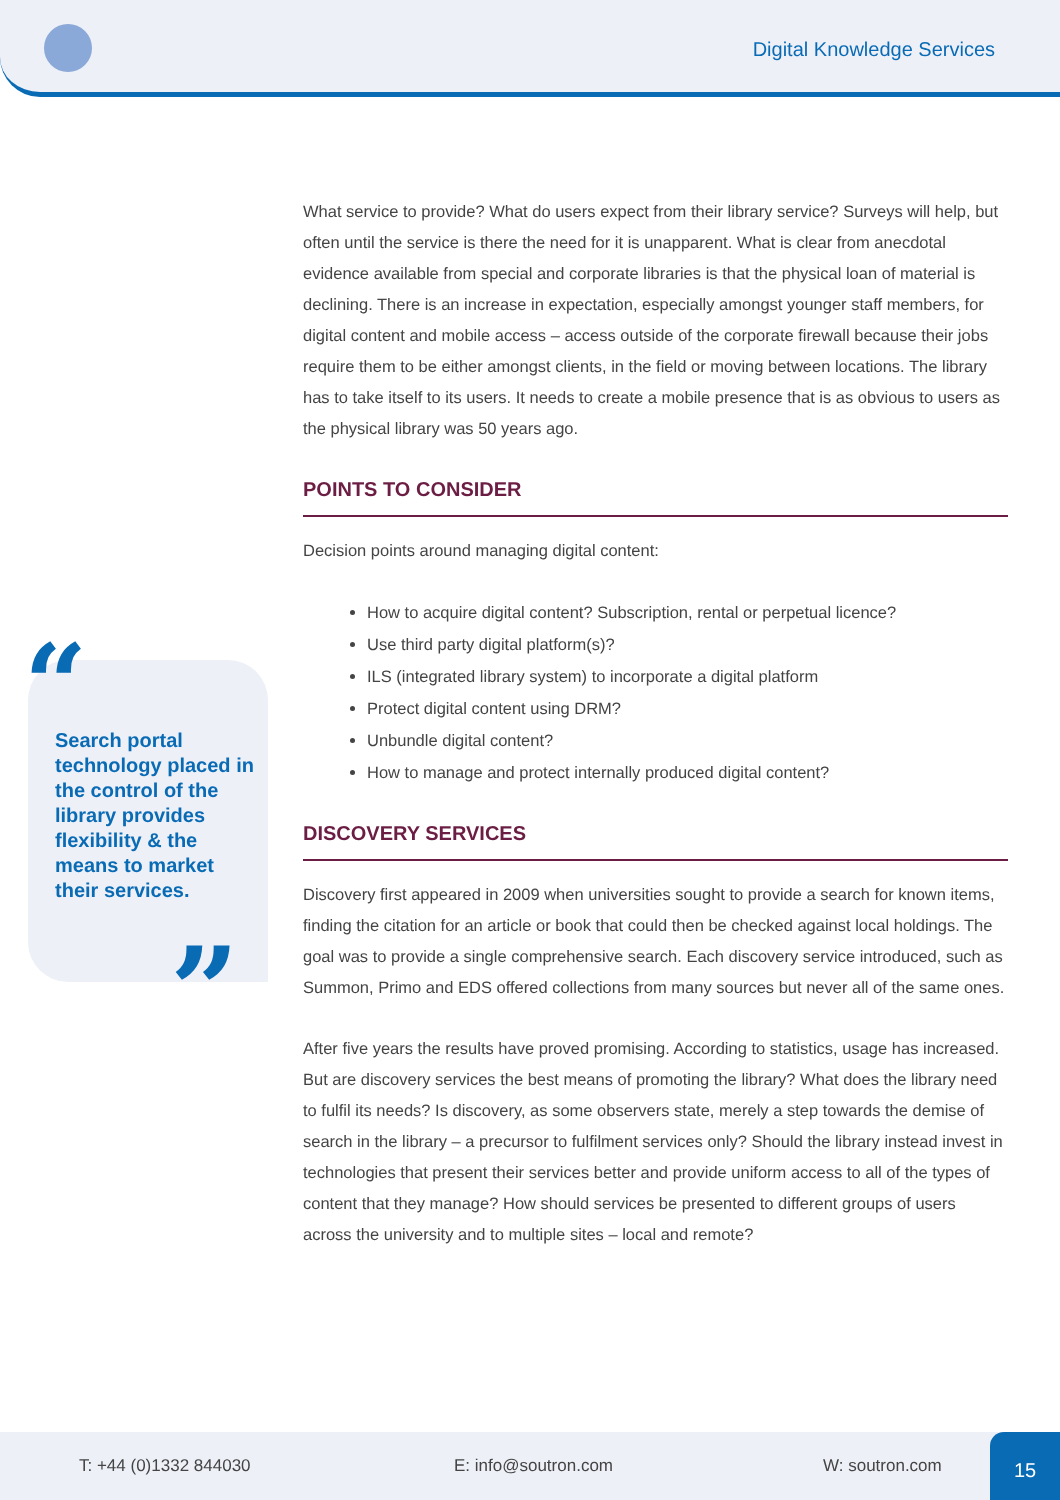Digital Knowledge Services
“
Search portal technology placed in the control of the library provides flexibility & the means to market their services.
”
What service to provide? What do users expect from their library service? Surveys will help, but often until the service is there the need for it is unapparent. What is clear from anecdotal evidence available from special and corporate libraries is that the physical loan of material is declining. There is an increase in expectation, especially amongst younger staff members, for digital content and mobile access – access outside of the corporate firewall because their jobs require them to be either amongst clients, in the field or moving between locations. The library has to take itself to its users. It needs to create a mobile presence that is as obvious to users as the physical library was 50 years ago.
POINTS TO CONSIDER
Decision points around managing digital content:
How to acquire digital content? Subscription, rental or perpetual licence?
Use third party digital platform(s)?
ILS (integrated library system) to incorporate a digital platform
Protect digital content using DRM?
Unbundle digital content?
How to manage and protect internally produced digital content?
DISCOVERY SERVICES
Discovery first appeared in 2009 when universities sought to provide a search for known items, finding the citation for an article or book that could then be checked against local holdings. The goal was to provide a single comprehensive search. Each discovery service introduced, such as Summon, Primo and EDS offered collections from many sources but never all of the same ones.
After five years the results have proved promising. According to statistics, usage has increased. But are discovery services the best means of promoting the library? What does the library need to fulfil its needs? Is discovery, as some observers state, merely a step towards the demise of search in the library – a precursor to fulfilment services only? Should the library instead invest in technologies that present their services better and provide uniform access to all of the types of content that they manage? How should services be presented to different groups of users across the university and to multiple sites – local and remote?
T: +44 (0)1332 844030 E: info@soutron.com W: soutron.com
15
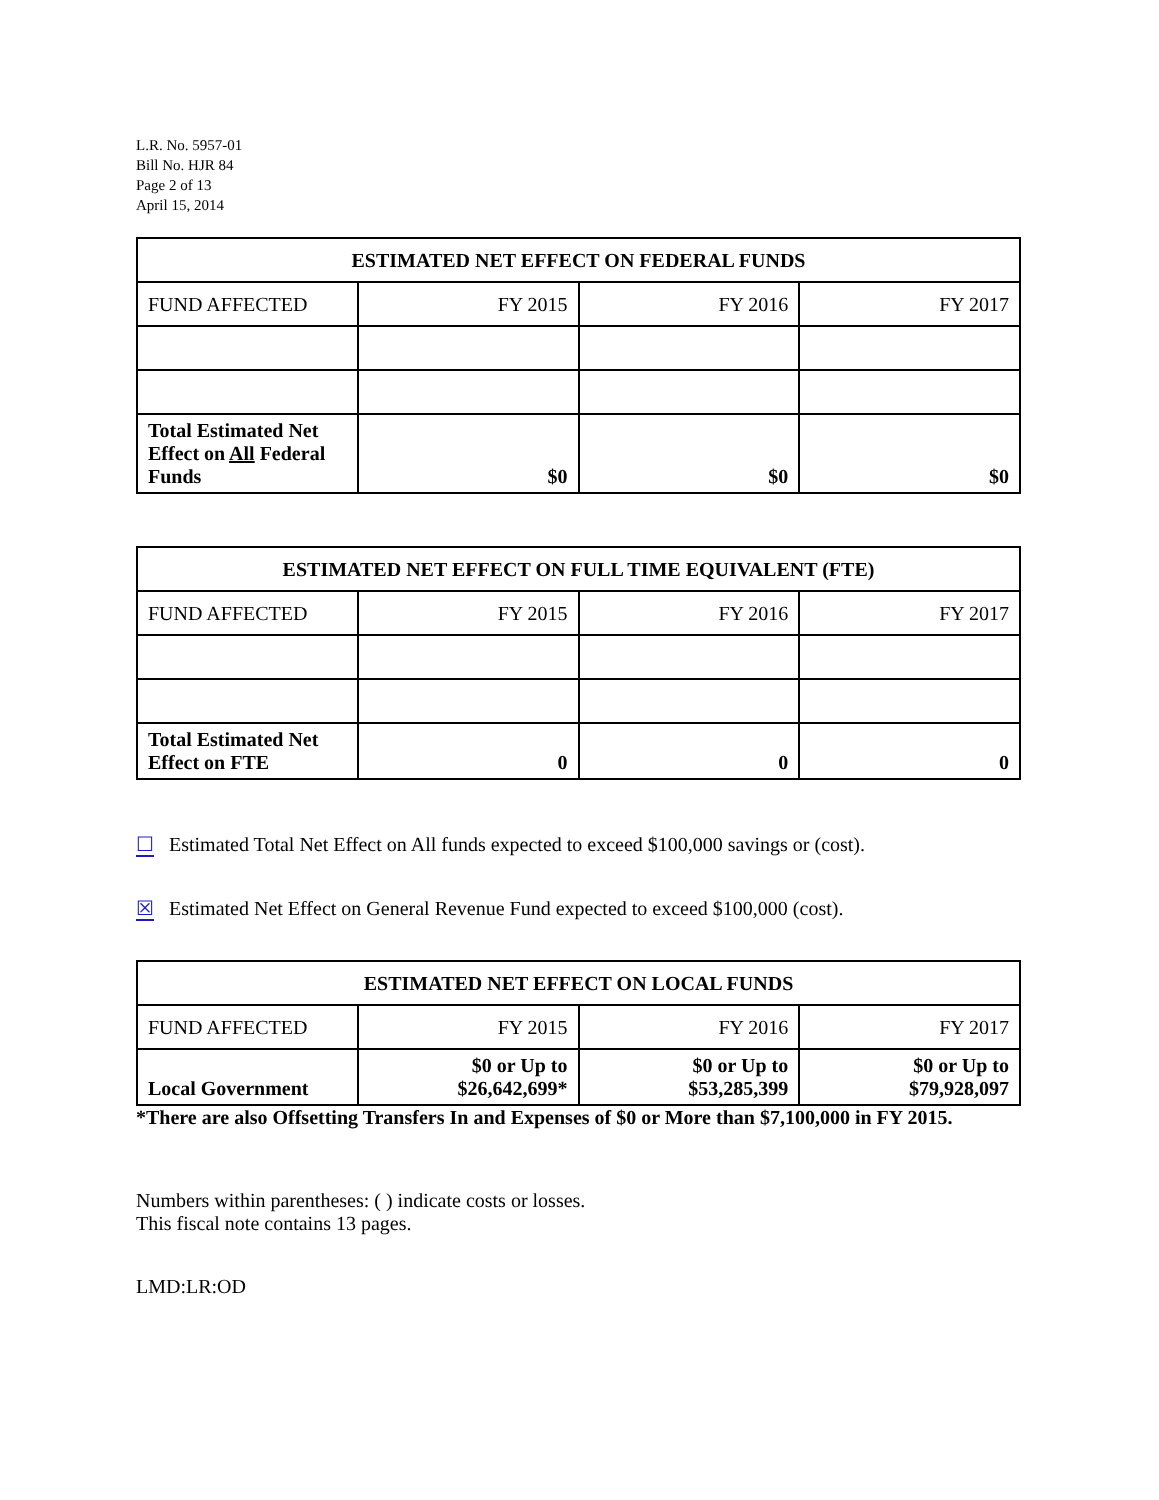L.R. No. 5957-01
Bill No. HJR 84
Page 2 of 13
April 15, 2014
| ESTIMATED NET EFFECT ON FEDERAL FUNDS | | | |
| --- | --- | --- | --- |
| FUND AFFECTED | FY 2015 | FY 2016 | FY 2017 |
| Total Estimated Net Effect on All Federal Funds | $0 | $0 | $0 |
| ESTIMATED NET EFFECT ON FULL TIME EQUIVALENT (FTE) | | | |
| --- | --- | --- | --- |
| FUND AFFECTED | FY 2015 | FY 2016 | FY 2017 |
| Total Estimated Net Effect on FTE | 0 | 0 | 0 |
☐ Estimated Total Net Effect on All funds expected to exceed $100,000 savings or (cost).
☒ Estimated Net Effect on General Revenue Fund expected to exceed $100,000 (cost).
| ESTIMATED NET EFFECT ON LOCAL FUNDS | | | |
| --- | --- | --- | --- |
| FUND AFFECTED | FY 2015 | FY 2016 | FY 2017 |
| Local Government | $0 or Up to $26,642,699* | $0 or Up to $53,285,399 | $0 or Up to $79,928,097 |
*There are also Offsetting Transfers In and Expenses of $0 or More than $7,100,000 in FY 2015.
Numbers within parentheses: ( ) indicate costs or losses.
This fiscal note contains 13 pages.
LMD:LR:OD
· · · ·
Brief
Any pictures are to be skipped, and the lines from the beginning of the entries through the line with "Decision points around" copied exactly.

Output below
Digital Knowledge Services
“
Search portal technology placed in the control of the library provides flexibility & the means to market their services.
”
What service to provide? What do users expect from their library service? Surveys will help, but often until the service is there the need for it is unapparent. What is clear from anecdotal evidence available from special and corporate libraries is that the physical loan of material is declining. There is an increase in expectation, especially amongst younger staff members, for digital content and mobile access – access outside of the corporate firewall because their jobs require them to be either amongst clients, in the field or moving between locations. The library has to take itself to its users. It needs to create a mobile presence that is as obvious to users as the physical library was 50 years ago.
POINTS TO CONSIDER
Decision points around managing digital content:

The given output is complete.